Dicen que el fútbol es el opio del pueblo y llevo todo el día rumiando esa frase. Hoy pensaba en la ducha, ese lugar mágico donde no solamente cantamos mejor sino en el que fluyen grandes ideas, que ojalá fuesen los libros, porque de ese modo veríamos a más Quijotes enloquecidos por las obras de caballería y a menos hinchas celebrando victorias en fuentes en plena pandemia. Esa muestra de delirio que llevó el pasado jueves a miles de forofos del Gattuso a obviar el distanciamiento social, las muertes y los protocolos de la «nueva normalidad» no se me quita de la cabeza. «No son gigantes», tenía ganas de gritarles desde el otro lado del televisor, «son simples deportistas dando patadas a un triste balón». Ya sé que hablo desde la ignorancia de alguien que no disfruta y que no aprecia el balompié y que incluso ha llegado a decir que lo mejor de este confinamiento ha sido que cancelasen la Liga, la Champions League y todos los torneos del mundo, pero es que lo que provoca en algunas personas su pasión por esta disciplina me resulta tan primario que me es imposible justificarlo. Peleas, gritos, lágrimas e incluso puñaladas. He visto a dos amigos de un mismo grupo a puñetazo limpio por defender a un equipo u otro y a radicales camuflar su maldad bajo unos colores. No lo entiendo, como tampoco otros circos o plazas, y sé que para algunas personas es un entretenimiento sano como otro cualquiera, pero piensen por un momento qué pasaría si los escritores y poetas ganasen tanto como los galácticos y si sus seguidores cambiasen campos por bibliotecas. Hoy todavía seguimos inmersos en una distopía en la que puede ocurrir cualquier cosa, así que déjenme que fantasee con realidades paralelas.

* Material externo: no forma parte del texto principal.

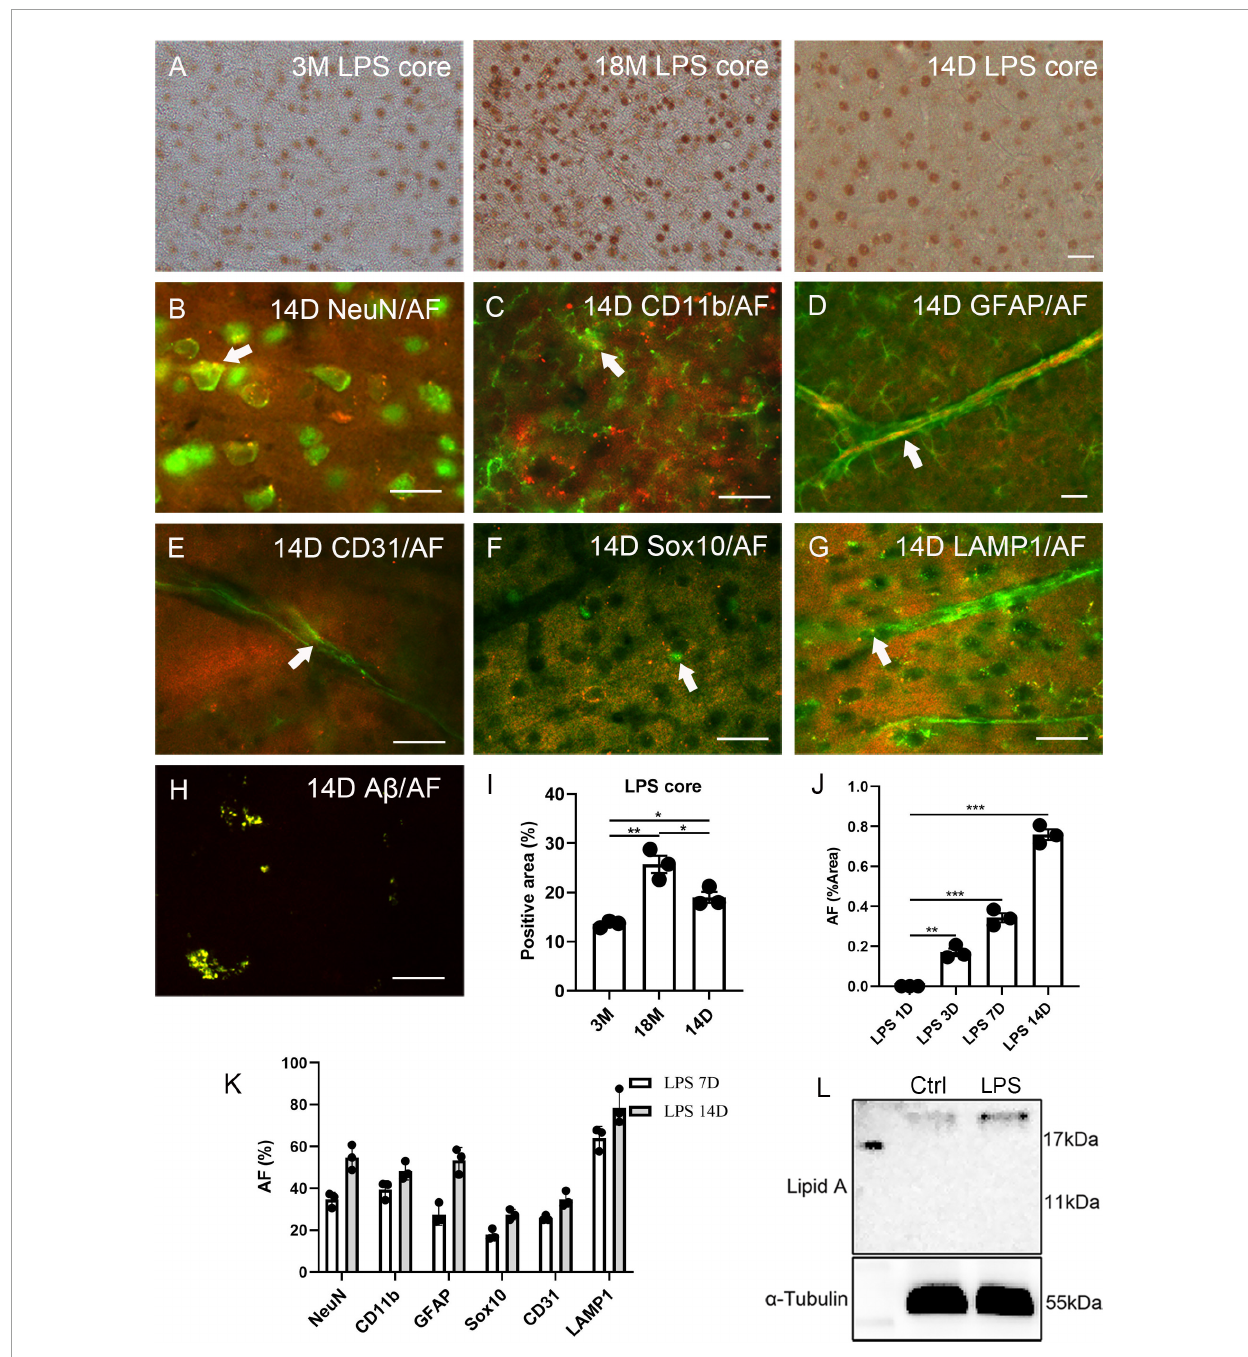
FIGURE3 Correlation between lipopolysaccharide (LPS) and AF within mouse brains. The representative images of LPS core staining of mouse brains at 3 months (3M) and 18 months (18M) of age and 14 days (14D) after LPS injection (A) . LPS-induced AF (rhodamine channel) co-localized with NeuN (B) , CD11b (C) , GFAP (D) , CD31 (E) , Sox10 (F) , and LAMP1 (G) . LPS-induced A β co-localized with AF (rhodamine channel) (H) . The positive area percentage of LPS core at 3 months (3M), 18 months (18M) of age, and 14 days after LPS injection (I) . The area percentage of AF in 1 day (1D), 3 days (3D), 7 days (7D), and 14 days (14D) LPS-injected mouse brain sections (J) . The percentage of AF-positive cells 7 days (7D) and 14 days (14D) mice after LPS injection (K) . Western blot of lipid A of the cortex of 6 weeks old mice after LPS injection for 1 day and age-matched control (L) . The arrows indicate fluorescence coincident with AF. The scale bars represent 20 µ m. The data are presented as the mean ± SE. Significance analysis with one-way analyses of variance (ANOVA) followed by Tukey’s multiple comparisons test. * p < 0.5, ** p < 0.01, *** p < 0.001.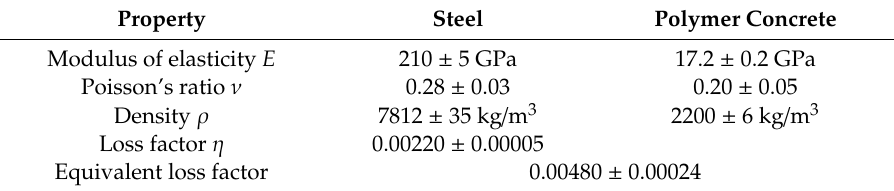
Table 3. Material properties of the steel and polymer concrete determined experimentally.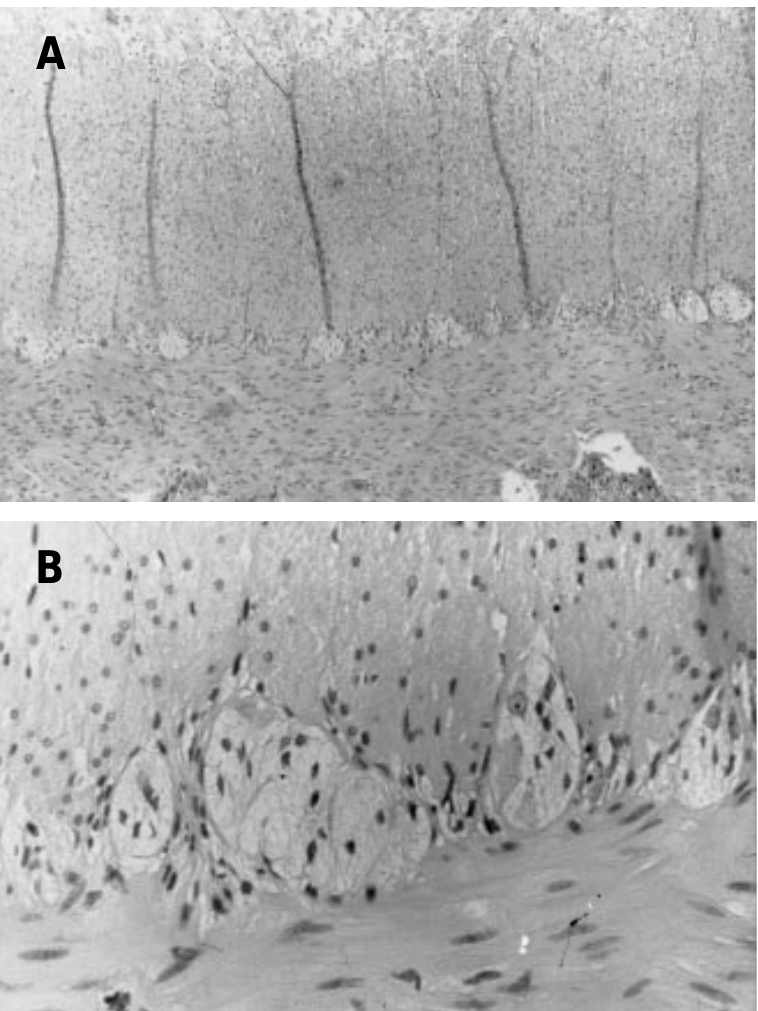
Figure 9 - Morphology of the intestinal motor apparatus in the transplanted intestine. A, Low-power magnification (hematoxylin and eosin stain) view of a cross-section through the small intestinal wall obtained at the time of restoration of intestinal continuity, six months following successful small intestinal transplantation. Note intact, normal-appearing, muscle layers (circular above, longitudinal below). B, High-power view of the myenteric plexus from the same specimen. Neuronal cell bodies in the myenteric plexus appear dilated and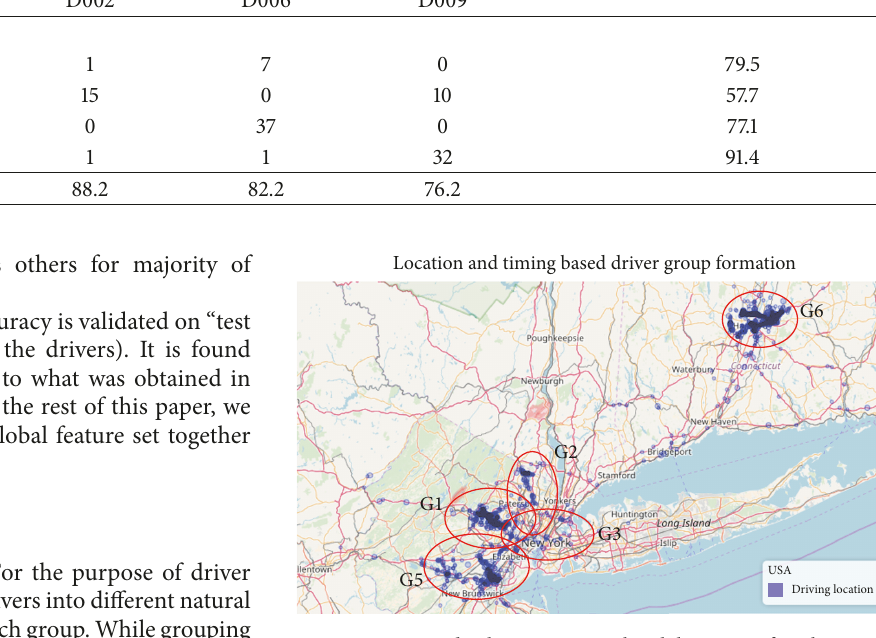
Figure 3: Map displaying geographical locations for the group of drivers [typical journey localities for each group of drivers are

En Nápoles me intoxiqué con una almeja y estuve tan enferma que apenas recuerdo nada de ese viaje, pero sí que tengo metidos dentro los olores y la suciedad de sus calles, el abandono de un lugar hermoso pero huérfano y a cuatro niños pitándonos tras cruzar a todo trapo una carretera a lomos de una moto. Nápoles es también un color, el rincón en el que comí la mejor pasta de mi vida y uno de esos destinos de piratas donde puede pasar de todo. El crisol que nos recuerda que hay drogas que no dejarán de consumirse nunca y que no todos pasaremos de ‘fase’ tras este confinamiento. Algunos aprenderemos, creceremos, seremos mejores, escogeremos el camino largo y lo recorreremos despacio masticando sus letras, mientras que otros volverán a tropezar con las piedras de siempre, a aullar en estadios y a atragantarnos la cena desde el otro lado del telediario.